ErzählMal – Im Gespräch mit der freiwilligen Lernunterstützerin Elisabeth M.
Elisabeth M. war leidenschaftliche Sonderschullehrerin. In ihrer Pension möchte sie ihren schönen Beruf noch ein wenig weiter ausüben und engagiert sich deshalb in Salzburg bei der Lernbrücke des Diakoniewerk. Sie betreut seit drei Jahren die Kinder einer syrischen Familie als Lernunterstützerin.
Liebe Frau M., wir würden gerne mehr über Ihr freiwilliges Engagement erfahren!
Ich engagiere mich als Lernunterstützerin bei der Lernbrücke und betreue derzeit ein Brüderpaar mit syrischem Fluchthintergrund. Begonnen habe ich als Lernbegleiterin ihrer älteren Schwester Dara, aber sie ist jetzt ins Berufsleben eingestiegen und nach und nach sind ihre jüngeren Brüder Omar und Abdel nachgerückt. Die beiden sind jetzt 10 und 15 Jahre alt. Der jüngste Sohn der Familie ist 6 Jahre alt und Schulanfänger. Ich kann mir gut vorstellen, dass ich ihn auch bald beim Lernen unterstütze.
Mit welchen schulischen Problemen sind Sie dabei konfrontiert?
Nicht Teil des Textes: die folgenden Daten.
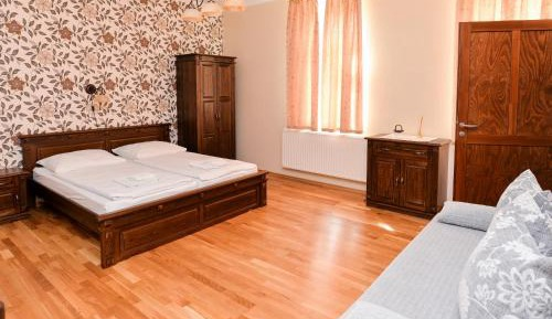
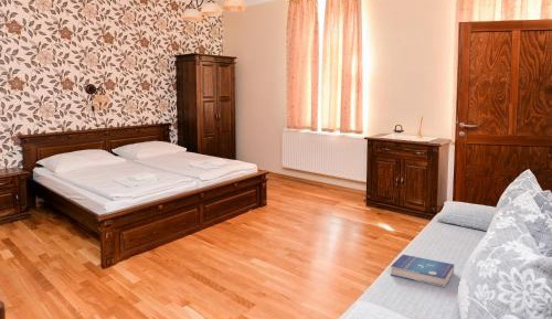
+ book [390,254,455,288]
Das hängt sehr mit der Geschichte der Flucht aus Syrien zusammen. Die Familie war vier Jahre lang in einem Lager in der Türkei. Die Kinder haben dort nur zeitweise eine Schule besucht. Besonders den älteren beiden Kindern fehlen die ersten, sehr wichtigen Jahre ihrer Schulbildung. Als sie nach Österreich gekommen sind, hatten sie große Schwierigkeiten, die deutsche Sprache zu erlernen. Durch die Flucht haben sie nie eine Sprache richtig gut gelernt. Aus Erfahrung aus meinem Lehrberuf weiß ich, dass wenn ein Kind keine Sprache gut lernt, es auch beim Erlernen weiterer Sprachen Schwierigkeiten haben wird. Das war bei diesen Kindern markant. Die beiden älteren, Dara und Omar, waren in der Mittelschule in Salzburg massiv überfordert, weshalb sie in eine Sonderschule überstellt wurden.
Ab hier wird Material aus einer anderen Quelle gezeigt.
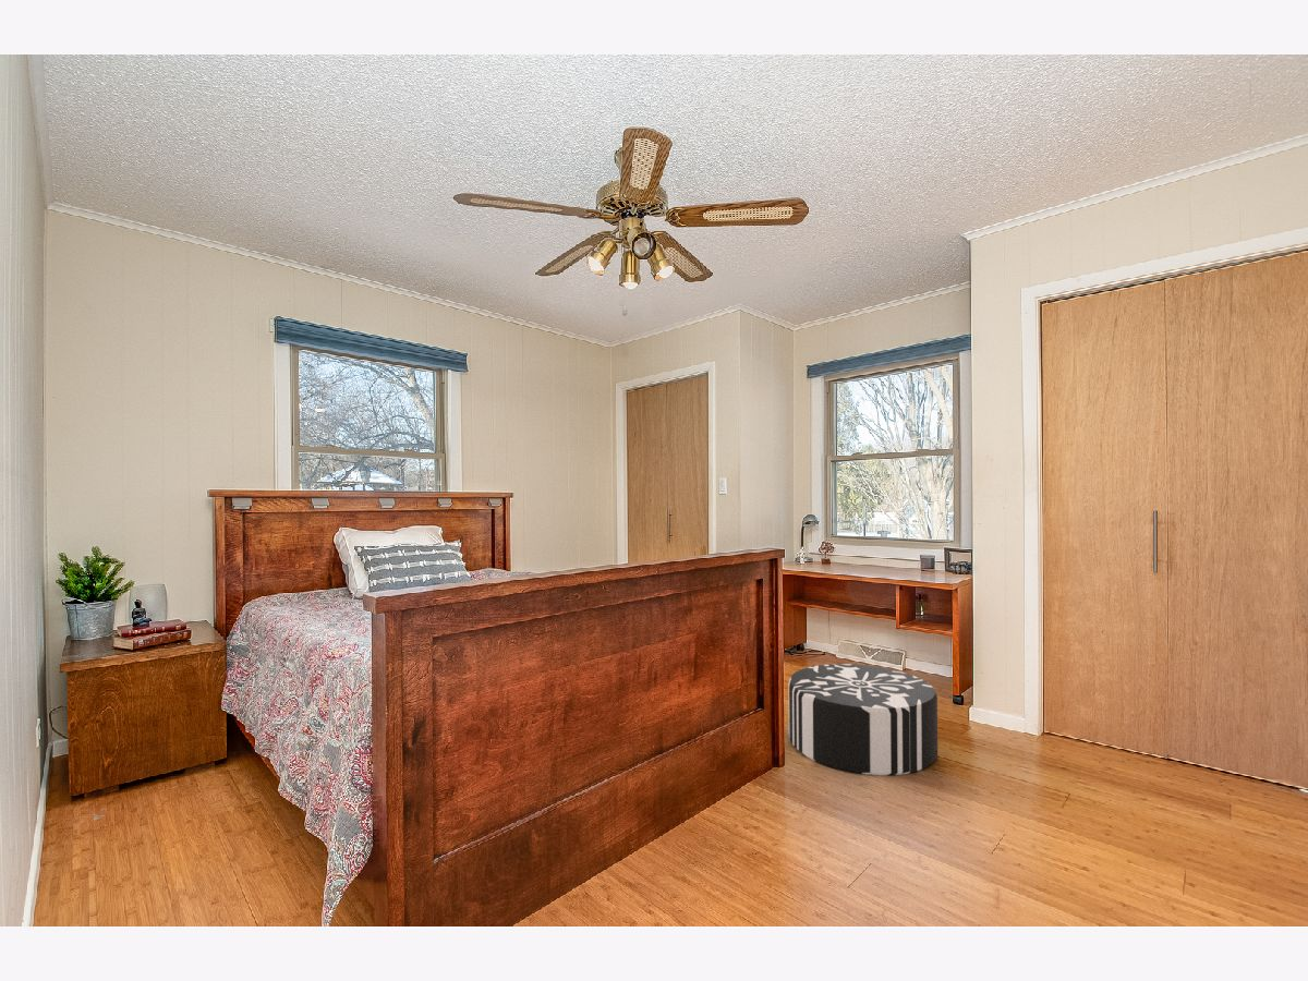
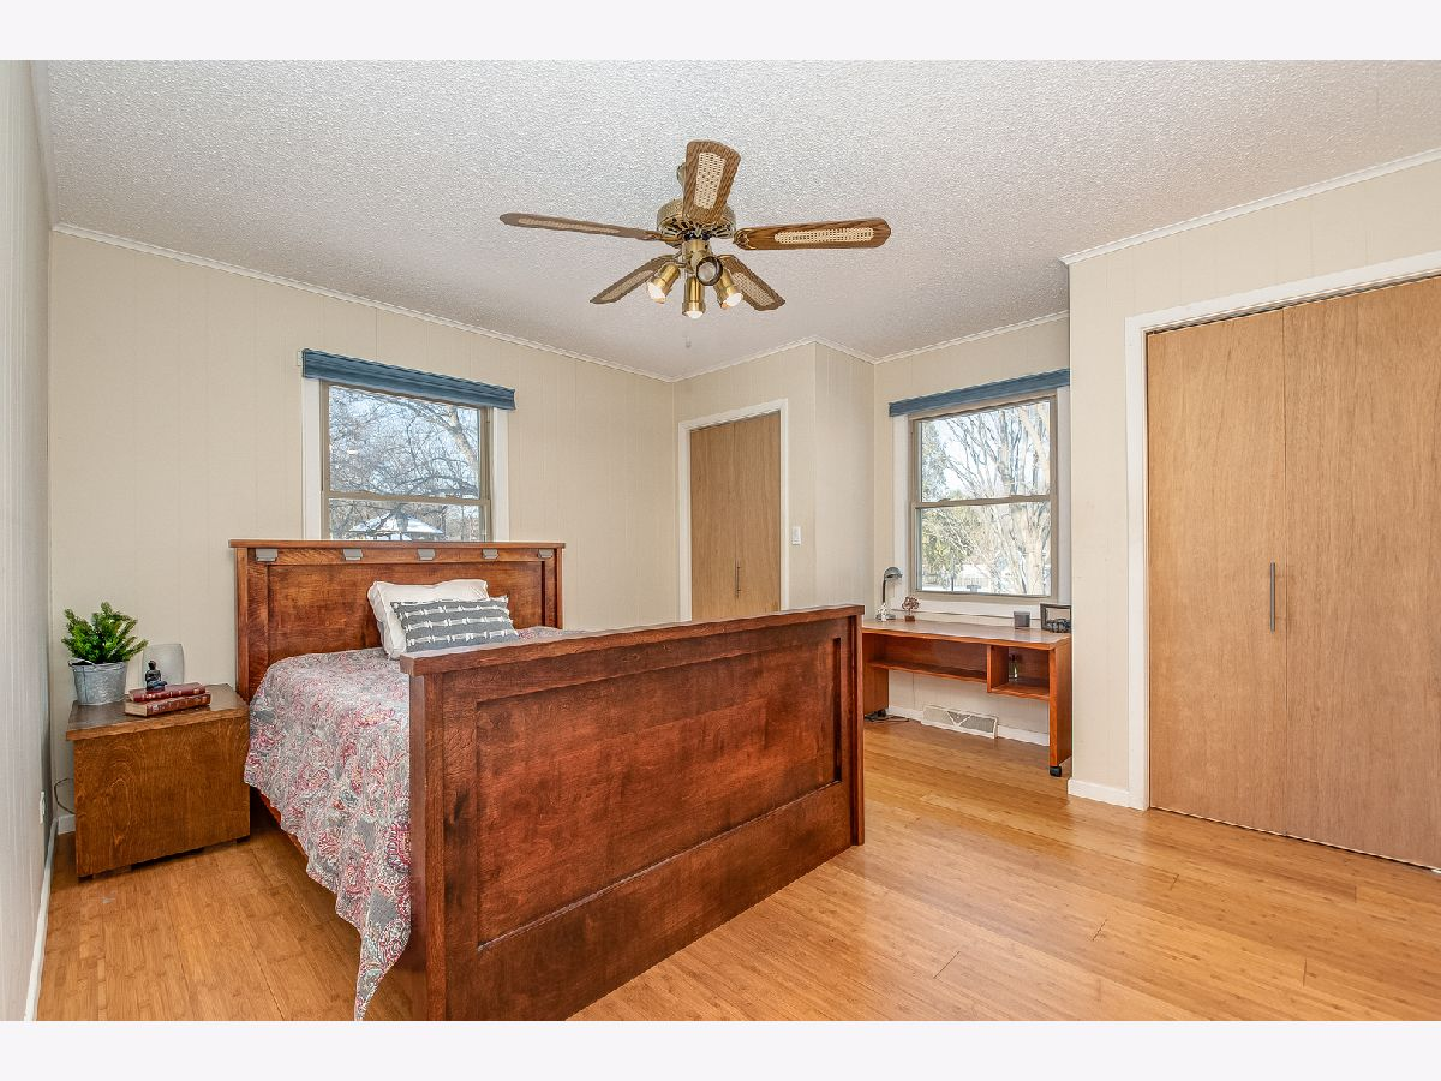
- pouf [787,663,938,776]
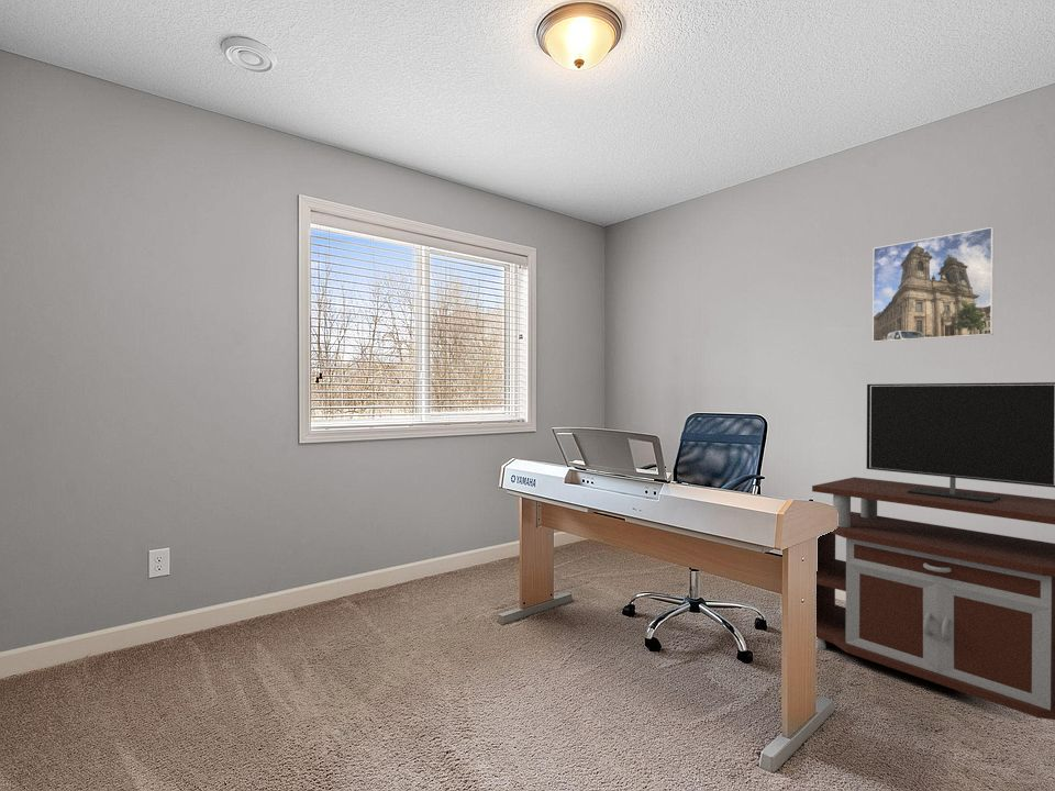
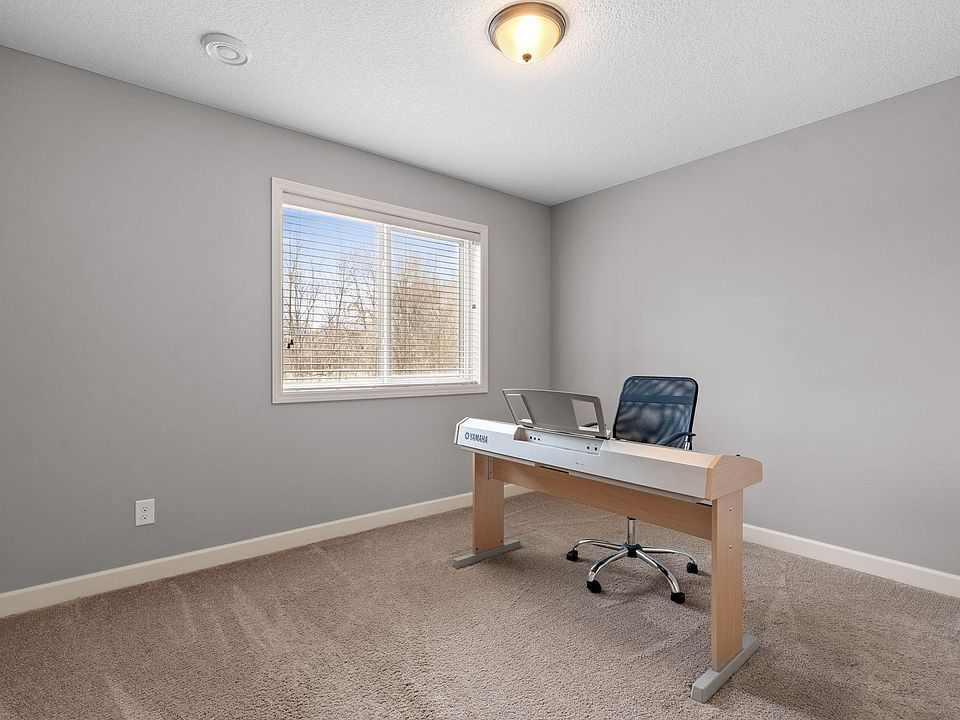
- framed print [871,226,995,343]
- tv stand [811,381,1055,721]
Das heißt, Sie betreuen eine Familie, deren Kinder zu unterschiedlichen Zeitpunkten ins Bildungssystem eingeführt wurden? Da beobachten Sie bestimmt große Unterschiede.
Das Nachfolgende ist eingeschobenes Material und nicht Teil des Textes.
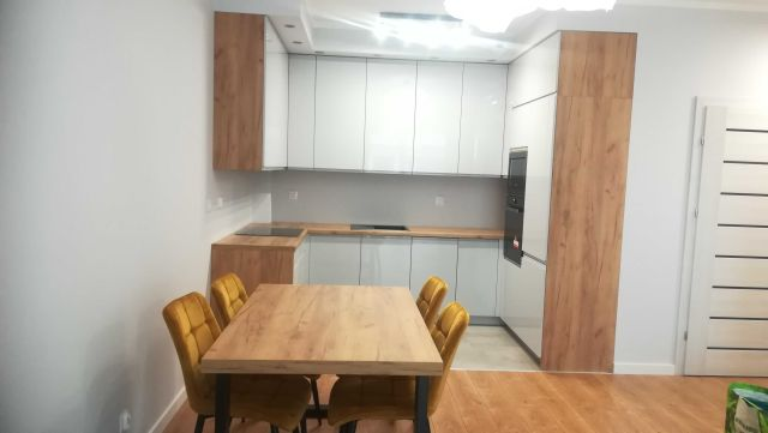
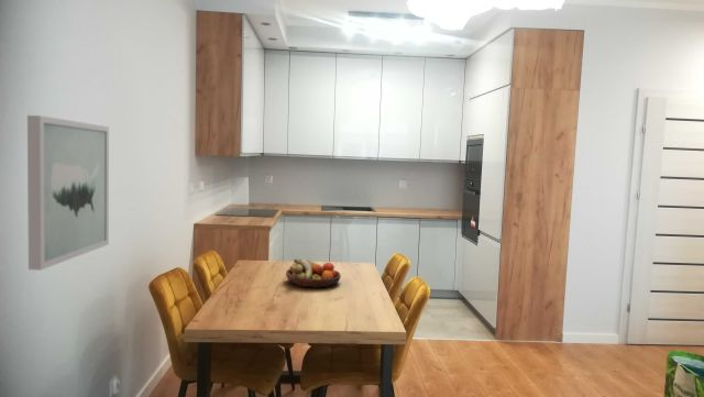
+ fruit bowl [285,257,342,289]
+ wall art [26,114,110,272]
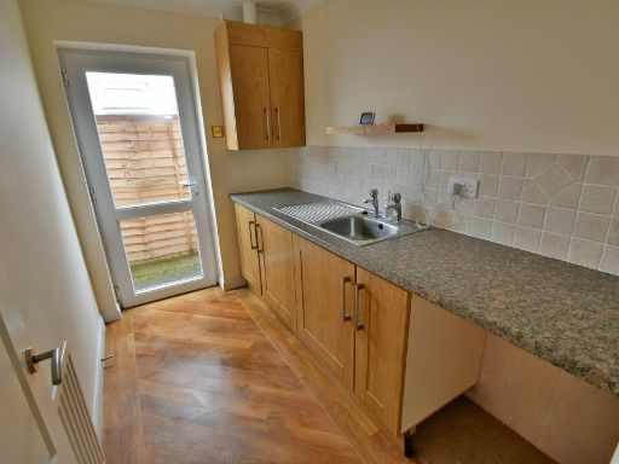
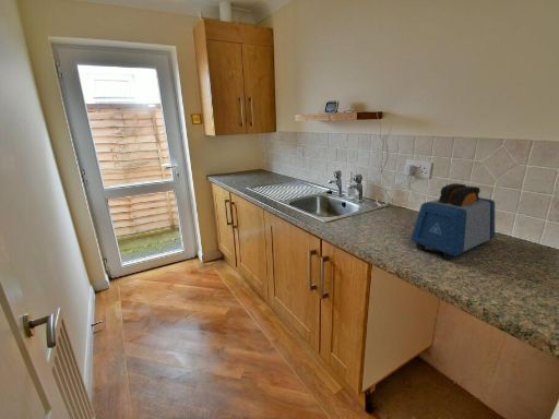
+ toaster [409,182,496,262]
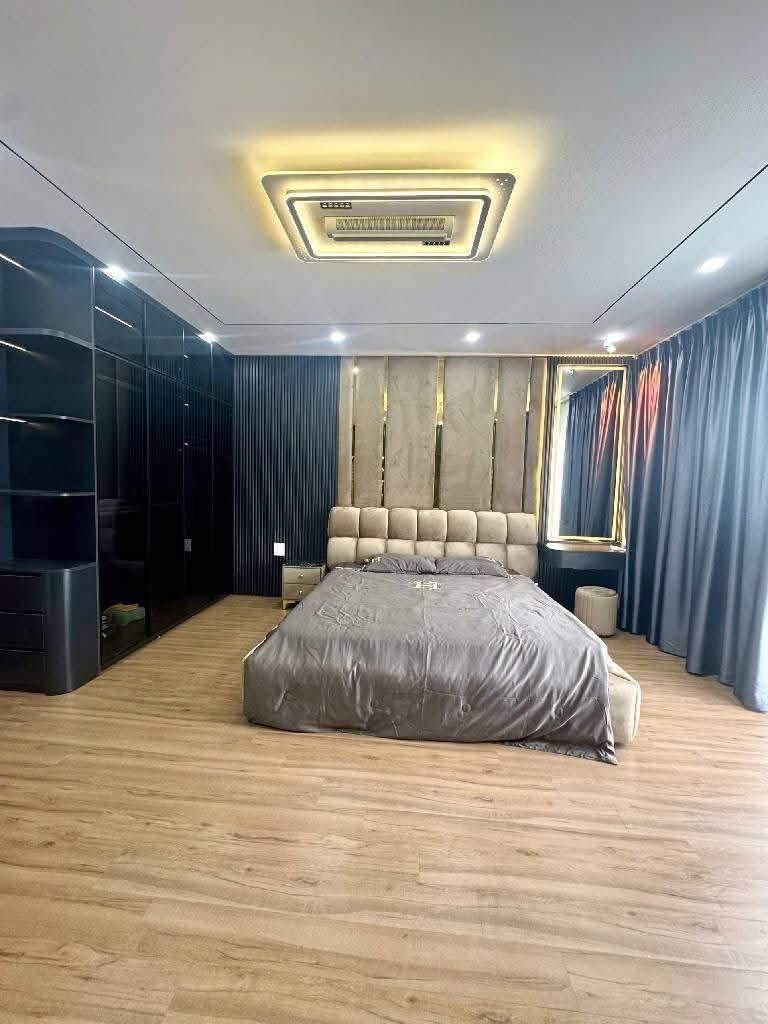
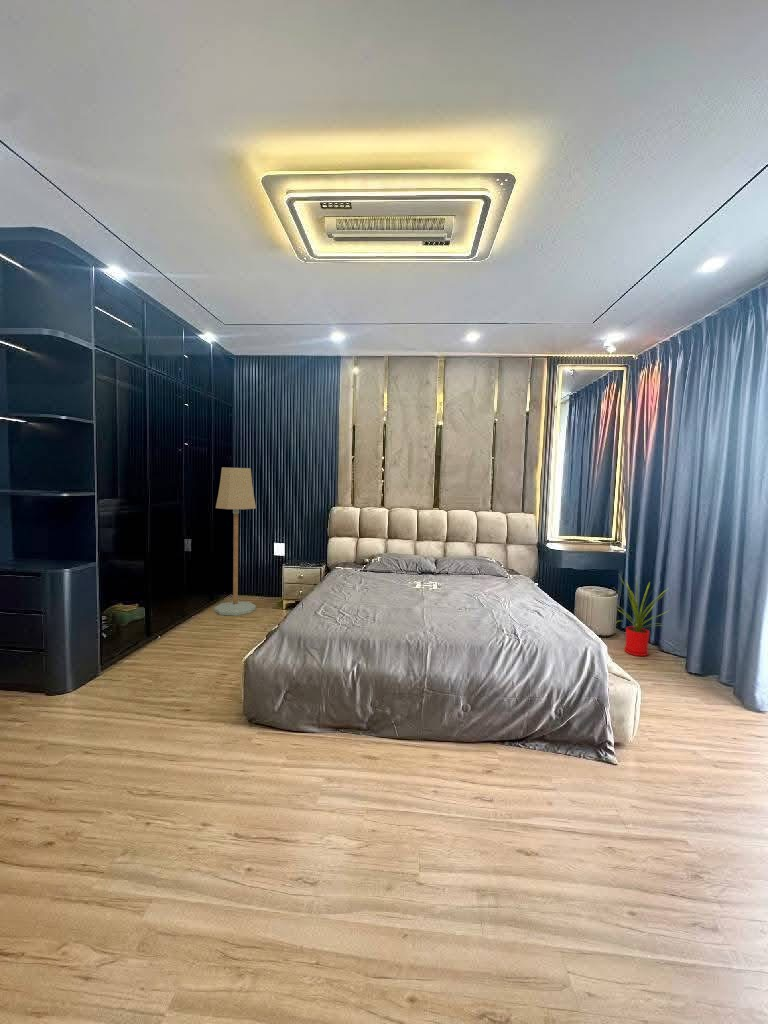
+ floor lamp [213,466,257,617]
+ house plant [605,573,672,657]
Ja, es ist wirklich hochinteressant. Auch für mich als ehemalige Sonderschullehrerin. Abdel ist bereits ein Jahr in den Kindergarten gegangen, bevor er in die Volksschule gekommen ist und hat die Volksschule bisher ganz gut geschafft. Natürlich hatte er auch Schwierigkeiten mit der deutschen Sprache. Aber hier ist ganz klar erkenntlich, je früher ein Kind kommt und je früher es im Kindergarten gefördert wird, umso mehr Chancen hat es später. Der jüngste Sohn hat zwei Jahre Kindergarten hinter sich und fängt jetzt in der ersten Klasse an. Ich bin sehr gespannt, wie es ihm ergeht.
Welchen Einfluss hat Ihre Lernunterstützung auf die Kinder?
Die Lernhilfe hat ihnen sehr viel gebracht, das sagen sie mir auch immer wieder. Vor allem ihr Selbstbewusstsein ist dadurch gestiegen. Dara hat uns alle erstaunt, als sie uns mitgeteilt hat, dass sie das ambitionierte Ziel hat, Arzthelferin zu werden. Aber sie hat sich tatsächlich selbst auf die Beine gestellt und sich einen Arzt gesucht, der sie eingestellt hat. Sie arbeitet dort seit einem Jahr und er ist sehr zufrieden mit ihr. Ich bin sehr stolz auf sie.
Da haben Sie sicher einen großen Beitrag dazu geleistet!
Ich habe ihr immer gut zugeredet und sie unterstützt und zu ihr gesagt: ,Dara, du kannst das!’. Dieses Selbstbewusstsein aufzubauen, da habe ich sicher einen großen Beitrag geleistet. Die Lernunterstützung hat das Selbstvertrauen der Kinder sehr gesteigert und das hilft ihnen nicht nur in der Schule, sondern auch im Leben. Ich helfe den Kindern, sich hier zurechtzufinden und gebe ihnen Halt. Das ist etwas, das sie dringend brauchen.
Herzlichen Dank für das sehr interessante Gespräch!
* Die Namen der Kinder wurden von der Redaktion geändert.